Figure 1 Cumulative seismicity vs. magnitude for Parkfield area using all events from 1968 till M6 2004 main shock on September 28. Straight dashed line shows GRR fit. Deviation from GRR is visible for magnitudes less than 1.5.
Figure 2 Seismicity of the SAF in the Parkfield area during the 36 years before the M6.0 September 28, 2004 earthquake. The topographic map of the Parkfield area is partially shown. Dots are the event epicenters. Dashed thin lines are the bounds of an excluded corridor around the SAF. The dashed thick line is a delineation zone (Korneev et al., 2003) between the locked and creeping parts of the SAF. The square marks the epicenter of the M6.0 event.
Figure 3 Seismicity of the SAF in the Parkfield area (shown on Figure 2) during the 36 years before the M6.0 September 28, 2004 earthquake. Note the steady seismicity rise starting in 2000. Visible seismicity peaks correspond to the aftershock series following the M5.5 1975 Parkfield, M6.5 1983 Coalinga, and four M4 1992-1994 Parkfield events.
Figure 4 Seismicity of the SAF in the Parkfield area from 1968 until the M6.0 September 28, 2004 earthquake which was used in the analysis. Fault zone events within 6 km and outside of 15 km corridor around the SAF trace are excluded. Partially shown is the topographic map of the Parkfield area. Dots are the event epicenters. Dashed thin lines are the bounds of the excluded corridor around the SAF. Squares mark the epicenters of the M6.0 and M4.2 events.
Further elimination of all events with magnitudes greater than 1 produces even more distinctive results (Figure 5c, d). The peak in such microseimicity
occurs about 6 months prior to the main M6 2004 event and is 8 times greater than the background level of roughly two recorded events per 10 days. Following the peak, there is a steady decrease in activity up to the time of the main event. Prior to the peak, no distinctive features can be seen in this microseismicity. In the year preceding the main event, the epicenters of the microseismicity are mostly concentrated along the delineation zone between the creeping and locked parts of the SAF (Figure 6). Also during this period, an area approximately 30 km in diameter surrounding the future M6 2004 epicenter contains no events. This no-activity area lies mostly on the southwest side of the SAF.

## GIVEN INFORMATION

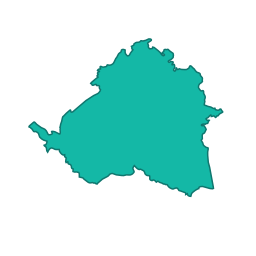 Punjab, Natural Earth projection, rotated 256°
{"feature_id": "IND-3249", "entity_name": "Punjab", "entity_type": "State", "adm_level": 1, "iso_a3": "IND", "parent_name": "India", "parent_adm1": "", "projection": "natural_earth1", "projection_center": [75.648, 31.038], "detail": "fine", "context": "isolated", "style": "filled", "palette": "teal", "viewbox_px": 256, "rotation_deg": 256, "n_neighbors": 0, "source": "natural_earth", "source_scale": "10m", "svg_char_len": 5910}
<svg xmlns="http://www.w3.org/2000/svg" viewBox="0 0 256 256"><g transform="rotate(256 128 128)"><path d="M123.8,56.1L124.5,53.1L124.9,52.1L126.6,50.0L127.2,48.8L126.9,47.3L125.5,45.5L124.0,44.2L125.5,43.7L128.8,44.0L130.1,43.3L130.6,42.8L131.3,42.4L131.6,42.4L131.7,42.8L131.6,43.9L131.7,44.3L132.1,44.7L133.6,45.8L134.8,46.2L136.6,43.3L138.5,41.4L140.6,40.1L144.3,39.8L145.1,39.4L146.8,37.9L147.1,36.2L147.5,35.6L150.4,34.5L151.4,33.7L152.0,33.5L153.0,32.2L153.5,32.4L154.0,33.0L156.4,37.8L156.5,38.2L156.4,38.6L156.1,38.9L153.5,40.4L149.4,43.9L147.5,46.3L146.7,47.1L145.8,47.6L144.8,48.1L141.1,49.0L140.6,49.5L140.4,50.2L140.3,51.1L140.4,52.1L140.7,53.0L141.3,53.3L141.6,53.3L142.8,52.9L143.1,53.1L143.1,53.5L142.9,54.4L142.0,56.2L139.0,59.7L138.7,60.3L138.9,60.7L140.0,61.2L143.2,61.8L144.4,62.3L145.2,62.1L145.6,62.5L148.0,63.6L150.6,65.3L153.7,66.8L154.7,67.5L155.3,68.7L157.2,71.7L159.4,76.0L159.4,76.4L159.1,76.6L157.6,76.5L157.3,76.7L157.0,77.1L157.0,78.2L164.8,93.9L167.8,102.6L168.6,106.5L168.9,107.5L169.5,108.5L170.6,109.8L171.8,110.6L172.9,110.0L174.0,109.9L175.0,110.3L175.7,110.4L176.4,109.4L176.7,108.0L177.1,107.7L177.8,107.8L178.0,107.5L178.2,106.9L177.9,104.4L178.2,103.7L179.6,103.3L180.2,102.6L180.9,103.3L183.0,107.5L184.1,109.9L184.4,111.1L184.8,111.2L185.1,111.1L185.7,110.6L186.0,110.5L186.3,110.8L186.7,111.6L187.2,112.0L187.4,112.1L187.8,111.6L188.7,111.7L189.3,112.4L189.6,113.6L189.9,113.9L190.3,113.6L190.9,112.5L191.2,112.3L191.7,112.8L192.1,113.6L192.2,114.3L191.9,115.5L192.0,115.7L193.7,115.6L194.2,115.8L194.4,116.2L194.1,117.0L193.3,118.0L193.0,119.0L192.9,121.7L193.1,122.2L194.1,122.9L194.2,123.5L193.6,124.7L193.3,125.8L193.4,127.1L193.8,128.5L194.3,129.4L195.4,130.5L198.3,132.9L199.4,134.3L201.9,136.5L202.4,137.1L203.7,139.8L205.1,140.4L205.5,141.1L205.5,142.0L205.2,142.9L204.4,144.1L202.2,143.5L200.5,143.6L198.5,144.6L198.1,145.0L198.0,145.8L198.1,146.3L198.4,147.0L200.0,148.4L202.6,151.6L202.9,151.7L203.7,151.0L204.3,151.0L205.7,151.3L206.4,151.1L206.9,153.4L207.1,153.7L208.2,154.2L208.9,156.1L209.0,156.9L208.7,158.9L208.6,160.0L209.5,161.5L209.5,161.9L209.0,163.0L208.8,163.7L208.8,166.6L209.4,169.6L209.0,171.1L208.5,171.8L208.0,172.0L207.4,171.8L206.9,170.8L206.1,168.2L205.7,167.8L205.3,167.6L203.0,167.8L201.9,167.3L201.2,167.4L199.8,168.0L199.5,168.6L199.3,170.8L199.6,171.2L200.5,171.5L200.0,172.6L199.1,173.4L195.7,176.0L193.4,177.5L191.2,178.3L190.4,178.8L189.8,179.4L189.5,180.0L189.7,180.7L189.9,181.0L190.2,181.1L191.0,180.7L192.1,179.2L192.6,179.3L193.0,179.7L193.4,180.9L193.9,181.4L194.9,181.7L195.3,182.4L195.2,183.4L194.7,184.4L194.7,185.7L194.4,186.0L192.6,187.2L189.5,189.8L187.6,189.7L187.1,189.4L185.8,189.0L185.4,188.7L184.5,187.2L184.0,186.2L183.5,183.8L183.0,183.2L182.2,183.3L181.8,183.6L181.7,184.1L182.1,185.2L182.1,185.6L181.6,187.1L181.4,187.5L181.1,187.7L180.5,187.6L179.2,186.1L178.9,186.1L178.6,186.2L178.7,187.7L178.6,188.0L178.1,188.3L177.1,188.3L175.4,187.9L173.4,186.3L172.9,186.2L172.1,186.8L171.9,187.1L172.1,187.9L172.7,188.4L174.2,189.0L174.6,189.3L174.6,189.5L174.3,189.7L173.1,190.0L172.7,190.4L172.7,191.1L173.1,192.0L172.0,193.8L171.0,197.0L170.6,198.8L170.8,199.9L171.5,201.7L172.9,202.7L173.2,203.1L173.2,203.7L172.6,204.4L171.0,205.3L169.0,206.7L167.9,207.0L165.7,208.1L164.0,210.5L163.5,210.9L162.9,211.1L161.4,211.0L158.9,212.2L158.0,212.2L156.3,211.6L155.2,211.5L154.4,210.5L153.6,208.4L153.3,207.9L152.1,206.8L150.4,206.2L149.8,206.2L148.4,206.7L146.7,207.5L146.3,208.0L146.2,208.6L146.2,209.6L145.8,210.1L145.2,210.2L143.3,209.8L140.1,210.5L138.6,210.2L136.7,209.0L135.2,209.0L132.5,207.7L132.0,207.6L131.7,207.8L130.9,209.1L129.7,210.7L128.4,213.2L128.0,213.8L126.3,215.5L126.2,217.1L125.8,217.2L125.1,217.1L124.5,217.5L123.7,219.0L123.4,219.8L123.4,220.4L124.1,221.9L124.0,222.4L123.7,222.8L122.2,223.1L121.2,223.8L120.4,223.6L119.5,220.2L118.1,218.3L118.0,218.0L118.3,217.5L118.2,217.1L117.2,216.0L117.1,215.4L118.6,214.6L119.0,214.2L118.9,212.5L119.0,211.6L120.3,211.7L120.6,211.5L120.6,211.3L120.2,210.4L118.8,208.2L118.2,206.1L118.0,205.9L117.5,206.0L116.5,206.6L116.2,207.1L116.0,208.4L115.8,208.7L114.8,207.5L113.6,206.8L113.3,206.5L113.2,206.0L113.3,204.6L112.9,203.7L113.5,202.7L113.6,201.0L113.4,200.2L113.0,199.9L112.5,200.1L112.3,200.4L112.0,202.0L111.6,202.5L109.0,203.3L107.7,203.5L104.8,201.1L104.6,200.7L104.3,199.3L103.6,198.6L102.8,198.2L99.5,197.5L98.6,196.2L98.2,196.1L95.6,196.9L93.4,197.0L92.6,197.3L90.5,198.9L89.4,200.8L88.4,200.8L85.5,199.5L82.2,198.7L75.3,197.6L70.2,197.7L50.3,196.5L48.7,196.3L48.6,195.2L49.4,193.0L53.2,186.3L53.5,184.8L53.6,183.7L53.2,182.5L52.0,182.0L52.1,181.2L51.3,178.3L50.1,175.6L49.1,173.9L46.5,172.4L47.0,171.1L47.8,170.1L48.9,169.6L49.9,169.7L49.5,167.9L50.4,168.2L51.1,168.1L51.6,167.6L54.3,163.6L54.7,162.8L55.1,162.3L57.2,161.6L58.0,160.8L58.2,159.3L57.9,156.9L58.5,155.7L60.0,154.0L60.8,153.4L62.0,152.8L63.2,152.5L63.6,152.2L64.0,150.7L64.7,150.1L65.1,148.8L66.4,147.5L67.5,145.7L69.1,144.2L69.1,143.7L68.6,142.4L68.8,142.2L69.8,141.8L70.9,140.9L71.5,139.8L71.1,138.6L71.9,137.4L72.5,137.0L73.2,136.8L75.1,137.3L76.3,137.4L76.7,136.9L76.9,136.0L77.5,134.8L78.4,134.0L79.3,133.5L81.5,133.3L82.6,132.9L85.0,130.2L85.0,128.8L85.8,127.7L86.9,126.8L90.0,125.0L88.6,123.5L87.8,123.0L86.7,123.0L84.4,123.4L83.5,123.0L82.4,121.3L82.1,120.4L81.9,119.1L82.1,117.8L82.9,115.2L82.9,112.3L83.3,110.8L85.4,105.3L87.6,102.0L87.8,100.7L87.7,99.5L86.1,96.9L84.6,90.8L81.7,85.1L81.1,84.4L81.9,83.1L82.6,82.7L82.9,81.3L83.6,80.5L83.9,77.9L84.4,76.9L85.2,76.0L89.2,72.8L90.0,72.5L90.7,71.9L92.2,68.9L95.6,69.7L96.7,69.4L97.7,67.7L98.2,65.5L99.1,64.1L101.5,64.9L102.3,63.8L103.4,63.6L104.6,63.8L105.8,63.6L106.5,63.2L107.5,61.6L108.0,61.3L109.8,61.4L109.4,59.6L110.4,59.4L113.6,60.6L114.0,60.7L114.5,60.5L115.1,59.9L115.5,59.6L117.4,60.1L117.4,58.6L118.6,57.4L120.2,56.5L121.4,56.1L122.1,55.9L123.8,56.1Z" fill="#14b8a6" stroke="#0f766e" stroke-width="1.5"/></g></svg>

## DIRECTIONS
(a) Answer these questions about the Parkfield seismicity text:
(i) Below what magnitude does the cumulative seismicity visibly deviate from the GRR fit?
(ii) Fault zone events within what distance of the SAF trace were excluded from the analysis?
(iii) About how long before the main M6 2004 event does the peak in microseismicity occur?
(b) Which passage of the Parkfield seismicity text begins at the words "Figure 1 Cumulative" and stops after the words "less than 1.5."? Reproduce it word for word.

## ANSWERS PER TASK
(a)
(i) Magnitudes less than 1.5.
(ii) Within 6 km.
(iii) About 6 months.

(b)
Figure 1 Cumulative seismicity vs. magnitude for Parkfield area using all events from 1968 till M6 2004 main shock on September 28. Straight dashed line shows GRR fit. Deviation from GRR is visible for magnitudes less than 1.5.